- [Work instruction]: Could you reproduce all of the material below with every "TOEFL" swapped for "IELTS", leaving everything else unchanged and the pictures out?

Segment Start: Input for this task

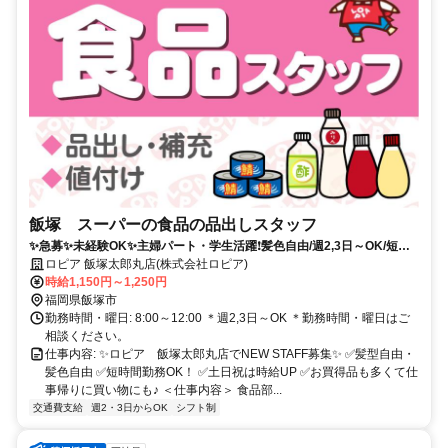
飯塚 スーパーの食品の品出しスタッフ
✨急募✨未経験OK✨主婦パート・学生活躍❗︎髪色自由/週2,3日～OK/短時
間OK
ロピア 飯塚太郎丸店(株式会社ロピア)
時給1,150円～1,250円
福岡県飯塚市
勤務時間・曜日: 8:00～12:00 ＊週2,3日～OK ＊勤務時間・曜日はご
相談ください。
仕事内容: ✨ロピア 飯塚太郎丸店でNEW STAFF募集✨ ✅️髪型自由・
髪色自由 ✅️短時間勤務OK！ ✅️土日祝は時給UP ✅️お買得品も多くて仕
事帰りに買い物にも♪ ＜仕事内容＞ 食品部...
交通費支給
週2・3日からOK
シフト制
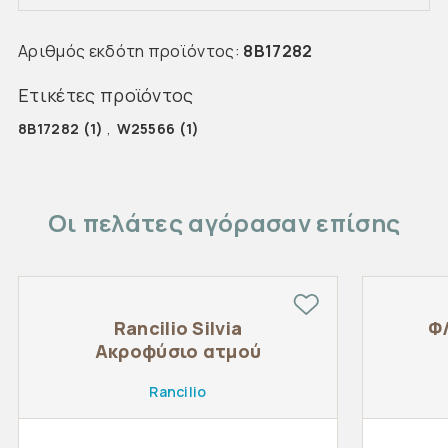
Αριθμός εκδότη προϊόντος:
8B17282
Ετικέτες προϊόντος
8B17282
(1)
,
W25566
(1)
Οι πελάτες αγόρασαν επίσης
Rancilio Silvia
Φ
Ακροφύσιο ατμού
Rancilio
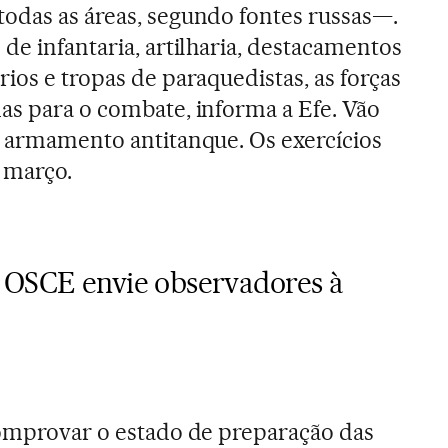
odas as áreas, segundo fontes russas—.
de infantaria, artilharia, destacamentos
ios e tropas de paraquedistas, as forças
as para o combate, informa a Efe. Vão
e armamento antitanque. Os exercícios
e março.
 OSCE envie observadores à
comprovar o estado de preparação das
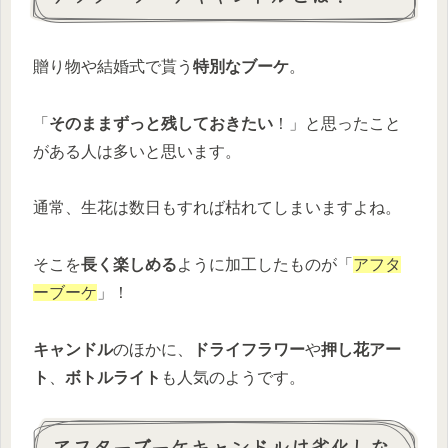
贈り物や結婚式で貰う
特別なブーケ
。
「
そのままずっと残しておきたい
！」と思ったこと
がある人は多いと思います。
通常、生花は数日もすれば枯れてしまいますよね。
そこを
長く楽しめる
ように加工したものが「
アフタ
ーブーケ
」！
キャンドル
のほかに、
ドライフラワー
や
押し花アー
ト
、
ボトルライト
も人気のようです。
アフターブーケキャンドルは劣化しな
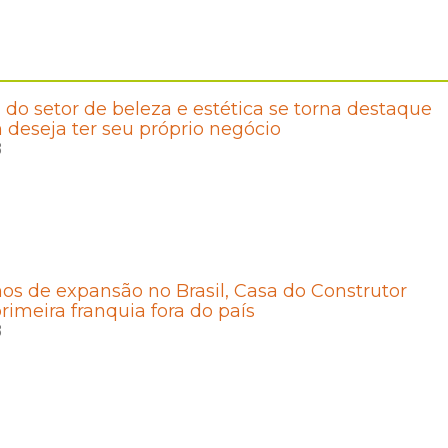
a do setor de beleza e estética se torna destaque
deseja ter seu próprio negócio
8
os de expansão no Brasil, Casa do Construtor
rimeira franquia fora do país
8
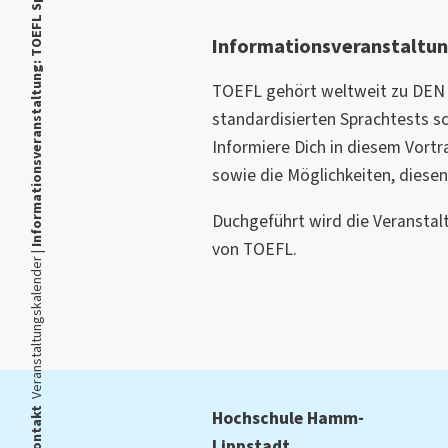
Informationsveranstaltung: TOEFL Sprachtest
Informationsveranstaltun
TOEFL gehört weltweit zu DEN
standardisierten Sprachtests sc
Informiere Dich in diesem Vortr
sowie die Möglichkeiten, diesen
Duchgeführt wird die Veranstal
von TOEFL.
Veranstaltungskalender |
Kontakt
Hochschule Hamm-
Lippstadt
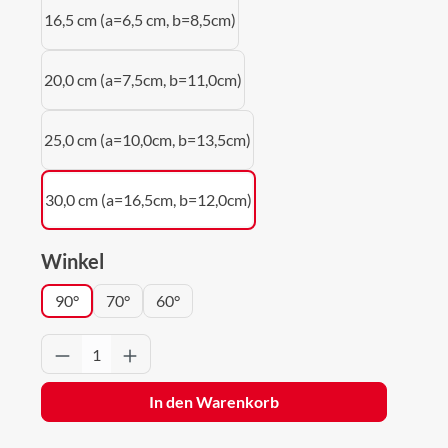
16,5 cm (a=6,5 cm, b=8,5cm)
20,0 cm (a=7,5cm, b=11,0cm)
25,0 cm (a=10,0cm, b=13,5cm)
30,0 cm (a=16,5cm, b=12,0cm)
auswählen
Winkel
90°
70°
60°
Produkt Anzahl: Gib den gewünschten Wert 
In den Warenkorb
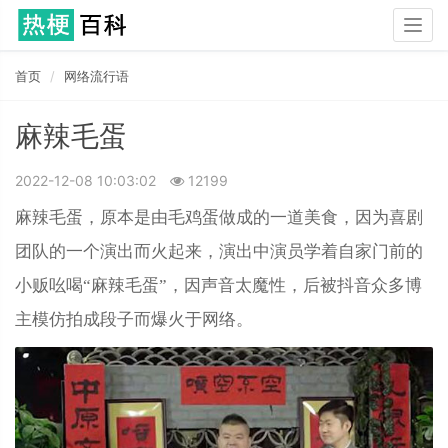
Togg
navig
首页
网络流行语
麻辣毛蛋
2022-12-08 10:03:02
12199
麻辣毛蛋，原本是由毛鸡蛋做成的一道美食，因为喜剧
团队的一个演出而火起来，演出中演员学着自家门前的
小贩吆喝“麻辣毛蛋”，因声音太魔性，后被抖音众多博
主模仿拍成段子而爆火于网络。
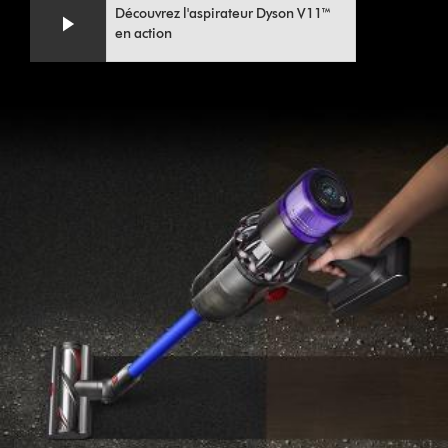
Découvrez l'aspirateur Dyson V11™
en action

Segment End: Input for this task

- [Completed exercise]:
飯塚 スーパーの食品の品出しスタッフ
✨急募✨未経験OK✨主婦パート・学生活躍❗︎髪色自由/週2,3日～OK/短時
間OK
ロピア 飯塚太郎丸店(株式会社ロピア)
時給1,150円～1,250円
福岡県飯塚市
勤務時間・曜日: 8:00～12:00 ＊週2,3日～OK ＊勤務時間・曜日はご
相談ください。
仕事内容: ✨ロピア 飯塚太郎丸店でNEW STAFF募集✨ ✅️髪型自由・
髪色自由 ✅️短時間勤務OK！ ✅️土日祝は時給UP ✅️お買得品も多くて仕
事帰りに買い物にも♪ ＜仕事内容＞ 食品部...
交通費支給
週2・3日からOK
シフト制
Αριθμός εκδότη προϊόντος:
8B17282
Ετικέτες προϊόντος
8B17282
(1)
,
W25566
(1)
Οι πελάτες αγόρασαν επίσης
Rancilio Silvia
Φ
Ακροφύσιο ατμού
Rancilio
odas as áreas, segundo fontes russas—.
de infantaria, artilharia, destacamentos
ios e tropas de paraquedistas, as forças
as para o combate, informa a Efe. Vão
e armamento antitanque. Os exercícios
e março.
 OSCE envie observadores à
comprovar o estado de preparação das
贈り物や結婚式で貰う
特別なブーケ
。
「
そのままずっと残しておきたい
！」と思ったこと
がある人は多いと思います。
通常、生花は数日もすれば枯れてしまいますよね。
そこを
長く楽しめる
ように加工したものが「
アフタ
ーブーケ
」！
キャンドル
のほかに、
ドライフラワー
や
押し花アー
ト
、
ボトルライト
も人気のようです。
アフターブーケキャンドルは劣化しな
a do setor de beleza e estética se torna destaque
deseja ter seu próprio negócio
8
os de expansão no Brasil, Casa do Construtor
rimeira franquia fora do país
8
Informationsveranstaltung: IELTS Sprachtest
Informationsveranstaltun
IELTS gehört weltweit zu DEN
standardisierten Sprachtests sc
Informiere Dich in diesem Vortr
sowie die Möglichkeiten, diesen
Duchgeführt wird die Veranstal
von IELTS.
Veranstaltungskalender |
Kontakt
Hochschule Hamm-
Lippstadt
16,5 cm (a=6,5 cm, b=8,5cm)
20,0 cm (a=7,5cm, b=11,0cm)
25,0 cm (a=10,0cm, b=13,5cm)
30,0 cm (a=16,5cm, b=12,0cm)
auswählen
Winkel
90°
70°
60°
Produkt Anzahl: Gib den gewünschten Wert 
In den Warenkorb
Togg
navig
首页
网络流行语
麻辣毛蛋
2022-12-08 10:03:02
12199
麻辣毛蛋，原本是由毛鸡蛋做成的一道美食，因为喜剧
团队的一个演出而火起来，演出中演员学着自家门前的
小贩吆喝“麻辣毛蛋”，因声音太魔性，后被抖音众多博
主模仿拍成段子而爆火于网络。
Découvrez l'aspirateur Dyson V11™
en action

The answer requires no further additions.